(Dataset records)
********************

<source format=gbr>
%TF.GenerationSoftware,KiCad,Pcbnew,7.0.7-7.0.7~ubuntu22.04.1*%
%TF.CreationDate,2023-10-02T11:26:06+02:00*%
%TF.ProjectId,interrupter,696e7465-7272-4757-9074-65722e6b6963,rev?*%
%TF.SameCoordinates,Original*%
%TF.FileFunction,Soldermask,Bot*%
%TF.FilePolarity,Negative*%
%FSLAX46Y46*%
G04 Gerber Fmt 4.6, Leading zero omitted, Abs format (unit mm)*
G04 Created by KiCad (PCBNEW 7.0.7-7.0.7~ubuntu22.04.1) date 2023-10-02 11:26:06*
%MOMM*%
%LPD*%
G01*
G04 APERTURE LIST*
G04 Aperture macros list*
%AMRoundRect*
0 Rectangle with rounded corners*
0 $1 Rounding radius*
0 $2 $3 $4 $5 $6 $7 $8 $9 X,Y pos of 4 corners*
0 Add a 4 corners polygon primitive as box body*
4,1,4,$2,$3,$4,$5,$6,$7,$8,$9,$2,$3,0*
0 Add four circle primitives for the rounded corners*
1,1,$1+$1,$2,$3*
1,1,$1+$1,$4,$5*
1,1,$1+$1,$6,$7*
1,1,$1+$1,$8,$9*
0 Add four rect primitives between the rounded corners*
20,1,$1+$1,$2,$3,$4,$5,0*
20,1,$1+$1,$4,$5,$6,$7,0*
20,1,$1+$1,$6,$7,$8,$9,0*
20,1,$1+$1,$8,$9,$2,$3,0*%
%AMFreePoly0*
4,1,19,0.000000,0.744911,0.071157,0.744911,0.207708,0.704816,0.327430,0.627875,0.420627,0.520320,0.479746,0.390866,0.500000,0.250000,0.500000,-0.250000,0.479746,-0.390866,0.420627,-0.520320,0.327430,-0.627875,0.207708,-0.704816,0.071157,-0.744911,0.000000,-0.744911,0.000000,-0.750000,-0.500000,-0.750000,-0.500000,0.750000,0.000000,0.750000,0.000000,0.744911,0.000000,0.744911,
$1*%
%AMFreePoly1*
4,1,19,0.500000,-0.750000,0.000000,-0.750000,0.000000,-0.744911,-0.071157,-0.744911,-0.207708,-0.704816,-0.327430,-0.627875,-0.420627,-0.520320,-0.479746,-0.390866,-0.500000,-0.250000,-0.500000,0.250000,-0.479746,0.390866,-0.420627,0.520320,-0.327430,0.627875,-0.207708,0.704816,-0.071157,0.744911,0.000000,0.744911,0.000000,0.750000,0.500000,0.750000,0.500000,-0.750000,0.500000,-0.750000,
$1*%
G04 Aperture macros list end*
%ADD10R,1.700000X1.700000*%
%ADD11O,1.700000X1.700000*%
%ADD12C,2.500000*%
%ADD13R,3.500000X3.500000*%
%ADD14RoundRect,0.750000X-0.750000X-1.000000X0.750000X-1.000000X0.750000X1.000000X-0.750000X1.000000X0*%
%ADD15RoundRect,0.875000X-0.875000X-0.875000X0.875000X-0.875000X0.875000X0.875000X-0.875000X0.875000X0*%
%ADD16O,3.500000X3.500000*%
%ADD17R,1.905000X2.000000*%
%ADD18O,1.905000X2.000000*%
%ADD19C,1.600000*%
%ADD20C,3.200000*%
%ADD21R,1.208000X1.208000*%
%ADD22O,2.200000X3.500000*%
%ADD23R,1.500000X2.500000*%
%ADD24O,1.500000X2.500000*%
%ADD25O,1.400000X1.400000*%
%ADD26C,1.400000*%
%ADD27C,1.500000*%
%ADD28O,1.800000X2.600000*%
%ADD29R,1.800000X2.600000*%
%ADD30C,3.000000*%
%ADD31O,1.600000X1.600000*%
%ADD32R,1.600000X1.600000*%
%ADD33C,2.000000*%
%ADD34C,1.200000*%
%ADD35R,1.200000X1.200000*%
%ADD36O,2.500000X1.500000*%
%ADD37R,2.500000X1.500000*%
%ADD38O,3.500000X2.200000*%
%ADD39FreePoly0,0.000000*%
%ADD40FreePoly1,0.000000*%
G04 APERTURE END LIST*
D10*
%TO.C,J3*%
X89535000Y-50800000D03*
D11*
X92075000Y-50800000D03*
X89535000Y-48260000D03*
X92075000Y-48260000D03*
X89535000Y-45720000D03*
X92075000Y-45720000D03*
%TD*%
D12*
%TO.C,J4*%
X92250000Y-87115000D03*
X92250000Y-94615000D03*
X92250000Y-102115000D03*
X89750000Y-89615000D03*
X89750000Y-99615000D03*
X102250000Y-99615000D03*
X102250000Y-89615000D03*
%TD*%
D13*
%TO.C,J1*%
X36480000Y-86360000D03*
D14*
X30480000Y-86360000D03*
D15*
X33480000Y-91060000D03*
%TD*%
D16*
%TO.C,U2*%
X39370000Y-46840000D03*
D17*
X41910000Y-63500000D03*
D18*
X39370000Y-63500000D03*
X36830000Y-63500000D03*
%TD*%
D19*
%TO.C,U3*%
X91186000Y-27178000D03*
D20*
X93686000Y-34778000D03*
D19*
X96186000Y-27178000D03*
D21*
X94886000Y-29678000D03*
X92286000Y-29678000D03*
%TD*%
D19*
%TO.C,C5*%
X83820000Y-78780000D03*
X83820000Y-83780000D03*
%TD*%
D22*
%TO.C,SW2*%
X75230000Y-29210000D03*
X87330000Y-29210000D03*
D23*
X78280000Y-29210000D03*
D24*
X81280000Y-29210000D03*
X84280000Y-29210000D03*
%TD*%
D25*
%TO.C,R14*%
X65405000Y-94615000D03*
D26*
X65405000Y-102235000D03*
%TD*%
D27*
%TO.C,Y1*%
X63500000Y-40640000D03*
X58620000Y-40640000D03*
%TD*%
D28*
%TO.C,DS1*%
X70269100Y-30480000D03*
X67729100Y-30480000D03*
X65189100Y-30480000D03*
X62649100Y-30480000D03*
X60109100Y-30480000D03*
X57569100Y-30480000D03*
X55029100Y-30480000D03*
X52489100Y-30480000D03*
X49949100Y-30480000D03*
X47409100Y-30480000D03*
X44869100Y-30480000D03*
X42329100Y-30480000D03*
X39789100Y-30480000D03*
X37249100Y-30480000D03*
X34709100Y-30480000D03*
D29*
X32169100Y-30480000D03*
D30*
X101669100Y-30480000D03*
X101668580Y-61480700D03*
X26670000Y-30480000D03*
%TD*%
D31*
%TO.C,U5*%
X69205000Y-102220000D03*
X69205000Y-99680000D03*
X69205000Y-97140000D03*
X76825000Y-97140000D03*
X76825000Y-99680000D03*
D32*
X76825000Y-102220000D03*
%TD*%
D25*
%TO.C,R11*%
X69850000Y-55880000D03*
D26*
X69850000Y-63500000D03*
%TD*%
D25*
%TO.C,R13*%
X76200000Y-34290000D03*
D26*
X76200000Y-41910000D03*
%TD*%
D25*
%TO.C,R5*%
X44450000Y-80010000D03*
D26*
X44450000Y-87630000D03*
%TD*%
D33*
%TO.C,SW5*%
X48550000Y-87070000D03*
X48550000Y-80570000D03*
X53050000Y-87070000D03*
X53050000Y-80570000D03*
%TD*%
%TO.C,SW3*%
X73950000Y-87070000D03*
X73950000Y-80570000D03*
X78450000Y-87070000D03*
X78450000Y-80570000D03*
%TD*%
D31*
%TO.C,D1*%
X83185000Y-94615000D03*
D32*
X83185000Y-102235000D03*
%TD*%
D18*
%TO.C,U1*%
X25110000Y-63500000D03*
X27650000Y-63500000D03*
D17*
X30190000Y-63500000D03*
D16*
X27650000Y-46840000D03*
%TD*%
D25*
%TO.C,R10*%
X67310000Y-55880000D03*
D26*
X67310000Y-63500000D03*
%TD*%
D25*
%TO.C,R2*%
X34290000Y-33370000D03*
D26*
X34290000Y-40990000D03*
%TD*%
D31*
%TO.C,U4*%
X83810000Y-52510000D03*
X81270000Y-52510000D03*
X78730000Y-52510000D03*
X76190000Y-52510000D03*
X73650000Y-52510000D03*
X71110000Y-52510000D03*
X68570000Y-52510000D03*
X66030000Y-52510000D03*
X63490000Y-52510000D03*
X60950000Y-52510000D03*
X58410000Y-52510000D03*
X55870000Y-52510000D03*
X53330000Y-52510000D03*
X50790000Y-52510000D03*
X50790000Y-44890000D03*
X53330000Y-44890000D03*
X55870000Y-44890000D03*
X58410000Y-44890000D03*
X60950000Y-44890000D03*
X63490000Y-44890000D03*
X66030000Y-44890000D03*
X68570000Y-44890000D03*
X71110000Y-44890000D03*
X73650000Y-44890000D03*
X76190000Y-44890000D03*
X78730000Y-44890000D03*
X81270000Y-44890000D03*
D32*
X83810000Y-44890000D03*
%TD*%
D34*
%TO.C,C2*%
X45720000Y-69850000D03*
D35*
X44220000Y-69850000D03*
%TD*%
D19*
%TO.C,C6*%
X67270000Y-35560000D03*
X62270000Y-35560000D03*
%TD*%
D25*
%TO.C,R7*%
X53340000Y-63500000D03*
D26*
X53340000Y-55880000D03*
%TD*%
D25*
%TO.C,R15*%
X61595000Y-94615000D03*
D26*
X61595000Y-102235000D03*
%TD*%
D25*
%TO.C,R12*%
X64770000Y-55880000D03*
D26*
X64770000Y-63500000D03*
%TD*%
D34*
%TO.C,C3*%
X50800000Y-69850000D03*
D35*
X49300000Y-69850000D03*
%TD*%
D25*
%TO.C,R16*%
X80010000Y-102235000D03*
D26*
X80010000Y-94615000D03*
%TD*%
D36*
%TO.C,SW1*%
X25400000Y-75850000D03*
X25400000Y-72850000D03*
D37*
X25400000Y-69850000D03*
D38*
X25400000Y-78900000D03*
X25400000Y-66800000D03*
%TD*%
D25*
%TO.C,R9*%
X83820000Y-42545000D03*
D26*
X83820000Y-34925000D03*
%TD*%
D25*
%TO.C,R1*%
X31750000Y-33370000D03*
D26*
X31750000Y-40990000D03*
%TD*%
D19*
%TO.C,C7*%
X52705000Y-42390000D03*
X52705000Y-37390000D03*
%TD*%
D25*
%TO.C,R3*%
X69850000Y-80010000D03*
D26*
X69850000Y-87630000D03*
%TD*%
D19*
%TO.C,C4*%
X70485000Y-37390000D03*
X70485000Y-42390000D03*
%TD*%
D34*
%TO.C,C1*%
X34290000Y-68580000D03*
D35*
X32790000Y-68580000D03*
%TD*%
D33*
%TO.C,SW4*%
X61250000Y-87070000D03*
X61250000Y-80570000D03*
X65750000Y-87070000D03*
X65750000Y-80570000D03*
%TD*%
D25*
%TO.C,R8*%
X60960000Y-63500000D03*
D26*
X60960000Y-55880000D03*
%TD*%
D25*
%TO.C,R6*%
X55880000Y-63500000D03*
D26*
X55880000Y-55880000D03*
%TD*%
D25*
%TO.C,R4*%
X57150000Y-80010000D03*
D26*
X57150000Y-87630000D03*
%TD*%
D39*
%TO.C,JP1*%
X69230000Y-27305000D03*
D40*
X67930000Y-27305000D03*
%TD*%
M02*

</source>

********************

# REQUIRED ACTION
Transcribe only, please, the lines from the first line of the records through the line with "20,1,$1+$1,$4,$5,$6,$7,0*". Both of those lines are included.

# REPLY
<source format=gbr>
%TF.GenerationSoftware,KiCad,Pcbnew,7.0.7-7.0.7~ubuntu22.04.1*%
%TF.CreationDate,2023-10-02T11:26:06+02:00*%
%TF.ProjectId,interrupter,696e7465-7272-4757-9074-65722e6b6963,rev?*%
%TF.SameCoordinates,Original*%
%TF.FileFunction,Soldermask,Bot*%
%TF.FilePolarity,Negative*%
%FSLAX46Y46*%
G04 Gerber Fmt 4.6, Leading zero omitted, Abs format (unit mm)*
G04 Created by KiCad (PCBNEW 7.0.7-7.0.7~ubuntu22.04.1) date 2023-10-02 11:26:06*
%MOMM*%
%LPD*%
G01*
G04 APERTURE LIST*
G04 Aperture macros list*
%AMRoundRect*
0 Rectangle with rounded corners*
0 $1 Rounding radius*
0 $2 $3 $4 $5 $6 $7 $8 $9 X,Y pos of 4 corners*
0 Add a 4 corners polygon primitive as box body*
4,1,4,$2,$3,$4,$5,$6,$7,$8,$9,$2,$3,0*
0 Add four circle primitives for the rounded corners*
1,1,$1+$1,$2,$3*
1,1,$1+$1,$4,$5*
1,1,$1+$1,$6,$7*
1,1,$1+$1,$8,$9*
0 Add four rect primitives between the rounded corners*
20,1,$1+$1,$2,$3,$4,$5,0*
20,1,$1+$1,$4,$5,$6,$7,0*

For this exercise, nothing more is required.